Workflow For Dataflow?

Adrian Colyer is writing some really insightful commentaries on research papers on distributed computing at  The latest post Go with the flow is part of the series Out of the Fire Swamp. It triggered me to share an idea I had some time ago: Using workflow to coordinate microservices as a replacement for transactions.

When you're implementing a request of let's say a web API, amongst read operations, you also may perform some updates to non transactional resources such as a NoSQL datastore or another microservice.

What you typically want to provide to the client of your request is all or nothing semantics.  So when your server crashes in the middle of your request, you may have performed some, but not all of the updates to your non transactional resources.  This can lead to inconsistencies in your domain model.

In a way, a workflow is a persistent execution flow.  It stores the state of the execution so it can be resumed later.  Typical workflow engines probably don't do this efficient enough for the use case I'm discussing here.  But I believe a workflow engine can be tuned for this use case of consistency.
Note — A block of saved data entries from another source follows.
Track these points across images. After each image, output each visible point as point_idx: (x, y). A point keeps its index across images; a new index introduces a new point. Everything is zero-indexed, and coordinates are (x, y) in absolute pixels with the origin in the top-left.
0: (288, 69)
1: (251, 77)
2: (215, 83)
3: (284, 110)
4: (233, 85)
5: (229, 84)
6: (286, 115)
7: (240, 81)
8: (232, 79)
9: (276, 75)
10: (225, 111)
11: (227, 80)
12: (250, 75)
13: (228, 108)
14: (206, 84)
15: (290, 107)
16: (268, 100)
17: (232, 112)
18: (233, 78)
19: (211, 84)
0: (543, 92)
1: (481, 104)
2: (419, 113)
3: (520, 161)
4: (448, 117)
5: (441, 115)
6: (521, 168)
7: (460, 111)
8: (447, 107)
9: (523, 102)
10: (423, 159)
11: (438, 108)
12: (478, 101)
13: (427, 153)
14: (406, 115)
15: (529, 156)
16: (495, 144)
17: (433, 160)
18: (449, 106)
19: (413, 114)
Imagine a request to create an invoice that performs 4 request to other services in a flow like this:

The new request implementation can first perform some reads and than replace the four individual updates with a single update that creates the workflow instance.  The workflow engine can ensure that the workflow instance is persisted in a single atomic update.  Afterwards, the workflow engine ensures that progress is persisted before and after each activity.  In case of crashes, the workflow engine can then resume in case of crashes based on the persisted execution.

The actions performed should be idempotent because it's typically not possible to guarantee exactly once execution semantics in a distributed system.

This workflow would add the guarantee that once the workflow is started, you know that at some point it will be completed.  Typically it's not necessary to block the request till the whole workflow is completed although this is technically possible.

This idea really looks close to the event store as described in Adrian's blog.  I wonder if this could be relevant a piece in tomorrow's distributed computing puzzle.